Drew Janice E, Farquharson Andrew J, Mayer Claus Dieter, Vase Hollie F, Coates Philip J, Steele Robert J, Carey Francis A
Metabolic Health, Rowett Institute of Nutrition and Health, University of Aberdeen, Aberdeen, AB21 9SB, Scotland.
Biomathematics and Statistics Scotland, University of Aberdeen, Aberdeen, AB21 9SB, Scotland.
PLoS One. 2014 Nov 25;9(11):e113071. doi: 10.1371/journal.pone.0113071. eCollection 2014.
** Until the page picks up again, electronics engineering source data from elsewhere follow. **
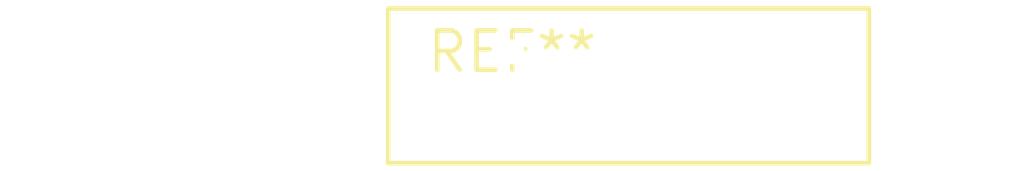
<source format=kicad_pcb>
(kicad_pcb (version 20240108) (generator pcbnew)

  (general
    (thickness 1.6)
  )

  (paper "A4")
  (layers
    (0 "F.Cu" signal)
    (31 "B.Cu" signal)
    (32 "B.Adhes" user "B.Adhesive")
    (33 "F.Adhes" user "F.Adhesive")
    (34 "B.Paste" user)
    (35 "F.Paste" user)
    (36 "B.SilkS" user "B.Silkscreen")
    (37 "F.SilkS" user "F.Silkscreen")
    (38 "B.Mask" user)
    (39 "F.Mask" user)
    (40 "Dwgs.User" user "User.Drawings")
    (41 "Cmts.User" user "User.Comments")
    (42 "Eco1.User" user "User.Eco1")
    (43 "Eco2.User" user "User.Eco2")
    (44 "Edge.Cuts" user)
    (45 "Margin" user)
    (46 "B.CrtYd" user "B.Courtyard")
    (47 "F.CrtYd" user "F.Courtyard")
    (48 "B.Fab" user)
    (49 "F.Fab" user)
    (50 "User.1" user)
    (51 "User.2" user)
    (52 "User.3" user)
    (53 "User.4" user)
    (54 "User.5" user)
    (55 "User.6" user)
    (56 "User.7" user)
    (57 "User.8" user)
    (58 "User.9" user)
  )

  (setup
    (pad_to_mask_clearance 0)
    (pcbplotparams
      (layerselection 0x00010fc_ffffffff)
      (plot_on_all_layers_selection 0x0000000_00000000)
      (disableapertmacros false)
      (usegerberextensions false)
      (usegerberattributes false)
      (usegerberadvancedattributes false)
      (creategerberjobfile false)
      (dashed_line_dash_ratio 12.000000)
      (dashed_line_gap_ratio 3.000000)
      (svgprecision 4)
      (plotframeref false)
      (viasonmask false)
      (mode 1)
      (useauxorigin false)
      (hpglpennumber 1)
      (hpglpenspeed 20)
      (hpglpendiameter 15.000000)
      (dxfpolygonmode false)
      (dxfimperialunits false)
      (dxfusepcbnewfont false)
      (psnegative false)
      (psa4output false)
      (plotreference false)
      (plotvalue false)
      (plotinvisibletext false)
      (sketchpadsonfab false)
      (subtractmaskfromsilk false)
      (outputformat 1)
      (mirror false)
      (drillshape 1)
      (scaleselection 1)
      (outputdirectory "")
    )
  )

  (net 0 "")

  (footprint "RV_Disc_D15.5mm_W5mm_P7.5mm" (layer "F.Cu") (at 0 0))

)

</source>
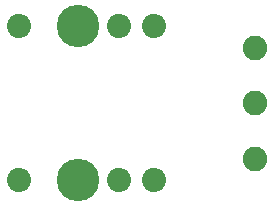
<source format=gbr>
G04 #@! TF.GenerationSoftware,KiCad,Pcbnew,(5.0.0)*
G04 #@! TF.CreationDate,2018-08-29T10:59:05+02:00*
G04 #@! TF.ProjectId,1u_mute,31755F6D7574652E6B696361645F7063,rev?*
G04 #@! TF.SameCoordinates,Original*
G04 #@! TF.FileFunction,Soldermask,Bot*
G04 #@! TF.FilePolarity,Negative*
%FSLAX46Y46*%
G04 Gerber Fmt 4.6, Leading zero omitted, Abs format (unit mm)*
G04 Created by KiCad (PCBNEW (5.0.0)) date 08/29/18 10:59:05*
%MOMM*%
%LPD*%
G01*
G04 APERTURE LIST*
%ADD10C,3.600000*%
%ADD11C,2.048460*%
%ADD12C,2.082800*%
G04 APERTURE END LIST*
D10*
G04 #@! TO.C,J_OUT_1*
X6500000Y-17500000D03*
D11*
X12999860Y-17500000D03*
X9997580Y-17500000D03*
X1501280Y-17500000D03*
G04 #@! TD*
G04 #@! TO.C,J_IN_1*
X1501280Y-4500000D03*
X9997580Y-4500000D03*
X12999860Y-4500000D03*
D10*
X6500000Y-4500000D03*
G04 #@! TD*
D12*
G04 #@! TO.C,SW1*
X21500000Y-15700000D03*
X21500000Y-11000000D03*
X21500000Y-6300000D03*
G04 #@! TD*
M02*

</source>
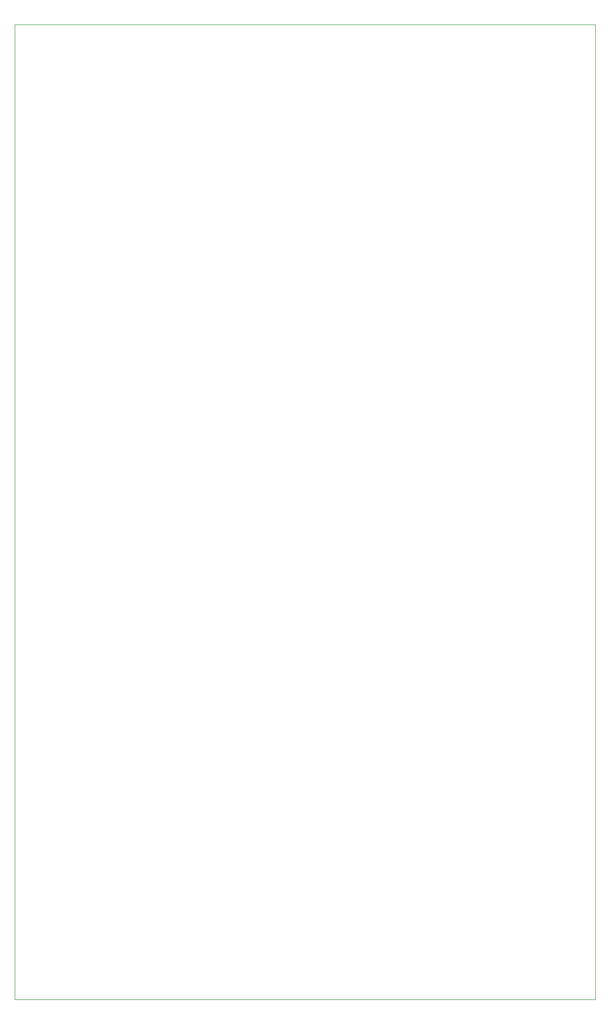
<source format=gm1>
G04 #@! TF.GenerationSoftware,KiCad,Pcbnew,8.0.4-rc2*
G04 #@! TF.CreationDate,2024-08-04T20:40:10-05:00*
G04 #@! TF.ProjectId,backplane_tracer_driver,6261636b-706c-4616-9e65-5f7472616365,rev?*
G04 #@! TF.SameCoordinates,Original*
G04 #@! TF.FileFunction,Profile,NP*
%FSLAX46Y46*%
G04 Gerber Fmt 4.6, Leading zero omitted, Abs format (unit mm)*
G04 Created by KiCad (PCBNEW 8.0.4-rc2) date 2024-08-04 20:40:10*
%MOMM*%
%LPD*%
G01*
G04 APERTURE LIST*
G04 #@! TA.AperFunction,Profile*
%ADD10C,0.050000*%
G04 #@! TD*
G04 APERTURE END LIST*
D10*
X16510000Y20320000D02*
X116586000Y20320000D01*
X116586000Y-147574000D01*
X16510000Y-147574000D01*
X16510000Y20320000D01*
M02*

</source>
Cancers exhibit abnormal molecular signatures associated with disease initiation and progression. Molecular signatures could improve cancer screening, detection, drug development and selection of appropriate drug therapies for individual patients. Typically only very small amounts of tissue are available from patients for analysis and biopsy samples exhibit broad heterogeneity that cannot be captured using a single marker. This report details application of an in-house custom designed GenomeLab System multiplex gene expression assay, the hCellMarkerPlex, to assess predictive gene signatures of normal, adenomatous polyp and carcinoma colon tissue using archived tissue bank material. The hCellMarkerPlex incorporates twenty-one gene markers: epithelial (EZR, KRT18, NOX1, SLC9A2), proliferation (PCNA, CCND1, MS4A12), differentiation (B4GANLT2, CDX1, CDX2), apoptotic (CASP3, NOX1, NTN1), fibroblast (FSP1, COL1A1), structural (ACTG2, CNN1, DES), gene transcription (HDAC1), stem cell (LGR5), endothelial (VWF) and mucin production (MUC2). Gene signatures distinguished normal, adenomatous polyp and carcinoma. Individual gene targets significantly contributing to molecular tissue types, classifier genes, were further characterised using real-time PCR, in-situ hybridisation and immunohistochemistry revealing aberrant epithelial expression of MS4A12, LGR5 CDX2, NOX1 and SLC9A2 prior to development of carcinoma. Identified gene signatures identify aberrant epithelial expression of genes prior to cancer development using in-house custom designed gene expression multiplex assays. This approach may be used to assist in objective classification of disease initiation, staging, progression and therapeutic responses using biopsy material.
癌症表现出与疾病发生和进展相关的异常分子特征。分子特征可改善癌症筛查、检测、药物开发以及为个体患者选择合适的药物治疗方案。通常,患者可用于分析的组织量非常少,且活检样本表现出广泛的异质性,无法通过单一标志物来捕捉。本报告详细介绍了一种内部定制设计的GenomeLab系统多重基因表达分析方法——hCellMarkerPlex,该方法用于使用存档组织库材料评估正常、腺瘤性息肉和结肠癌组织的预测基因特征。hCellMarkerPlex包含21个基因标志物:上皮细胞(EZR、KRT18、NOX1、SLC9A2)、增殖(PCNA、CCND1、MS4A12)、分化(B4GANLT2、CDX1、CDX2)、凋亡(CASP3、NOX1、NTN1)、成纤维细胞(FSP1、COL1A1)、结构(ACTG2、CNN1、DES)、基因转录(HDAC1)、干细胞(LGR5)、内皮细胞(VWF)和粘蛋白产生(MUC2)。基因特征可区分正常、腺瘤性息肉和癌组织。使用实时PCR、原位杂交和免疫组织化学进一步表征了对分子组织类型有显著贡献的单个基因靶点(分类基因),揭示了在癌发生之前MS4A12、LGR5、CDX2、NOX1和SLC9A2的异常上皮表达。所确定的基因特征通过内部定制设计的基因表达多重分析方法,识别出癌症发生之前基因的异常上皮表达。这种方法可用于协助使用活检材料对疾病的起始、分期、进展和治疗反应进行客观分类。